Unsophisticated mechanics can help with adjustable comb installation in difficult cases.
by Sergey Lyalko
Shotgun fitting is a popular custom service and I’m seeing it growing. While not a new idea – the gun stock has been changing over the centuries to become more functional and convenient – it took a long time to develop an understanding among shooters how fit of the shotgun stock plays a major role in placing the shot where it is expected. Shooting at flying target requires pointing rather than aiming and this pointing is a rapid and intuitive motion, combined with concentration on the flying target and leading it. In such conditions, with limited time and multiple variables, only the correct fit of the gun can insure the impact is where the shooter intends, all other mistakes excluded.
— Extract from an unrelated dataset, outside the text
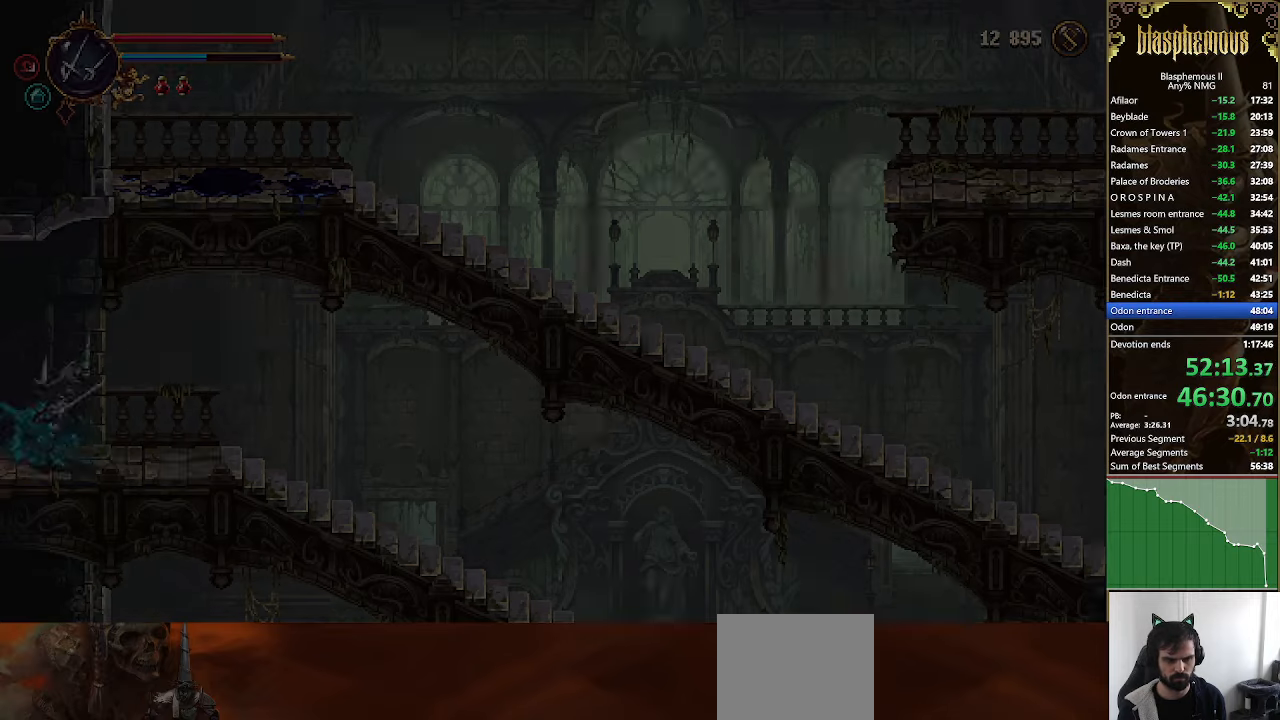
{"dt_ms": 500, "buttons": ["DPAD_RIGHT"], "left_stick": "center", "right_stick": "center", "events": [[100, "CROSS", "up"], [133, "R2", "up"]]}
Normally, misfit means a physical inability of the shooter to line up the leading eye with the top rib. In other words, the projection of the rib-line cannot be placed into the center of the eye, though trap shooters often require “high-rib” adjustment to lead the raising target. Misfit often happens with an overly-high comb, insufficient cast-off or length, or other dimensions of the stock inconsistent with the body proportions of a particular shooter.
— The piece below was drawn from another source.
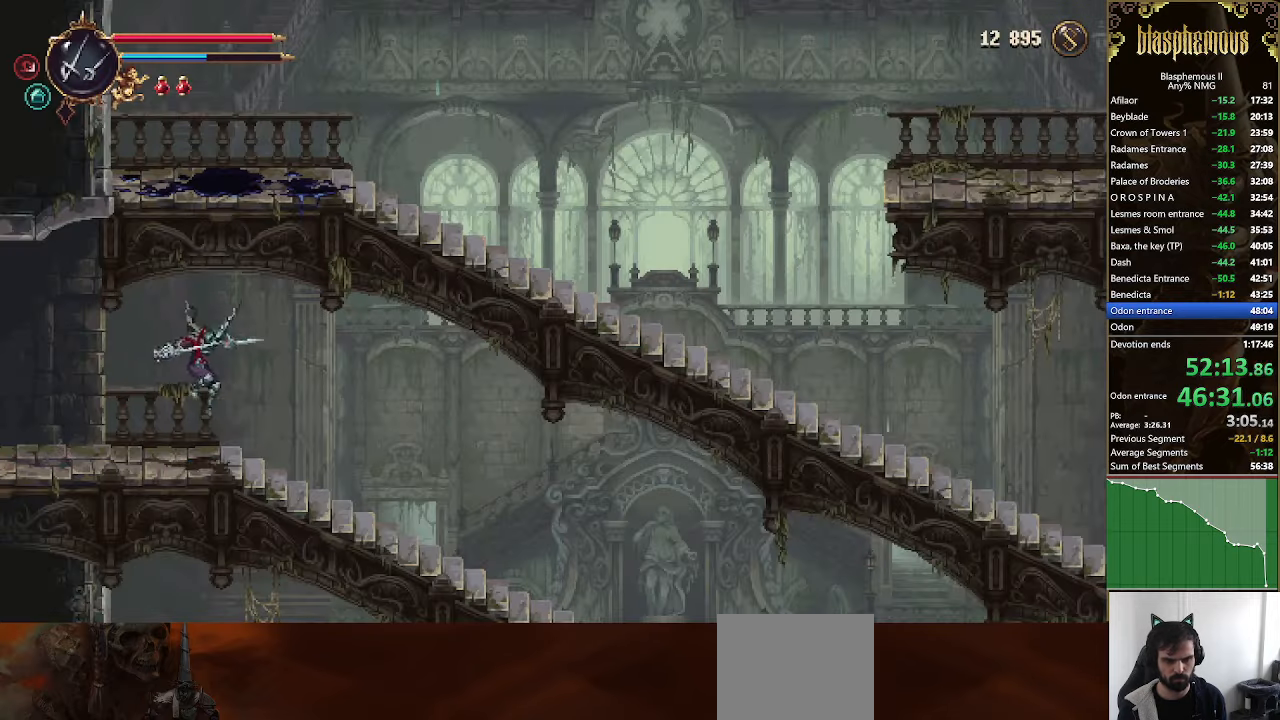
{"dt_ms": 500, "buttons": ["DPAD_RIGHT"], "left_stick": "center", "right_stick": "center", "events": [[200, "R2", "down"], [300, "R2", "up"]]}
Even if a line up can be achieved – at the cost of inconvenient and awkward shouldering – it is a misfit. Such an awkward shouldering means some muscles are abnormally tightened to achieve a sighting picture. The concentration on the flying target and trigger pull distracts attention from the muscle control and the body relieves muscles, shifting the point of impact. That mostly goes unnoticed since the recoil smashes these subtle feelings. To eliminate problems with misfit there is a process of fitting the gun to a shooter.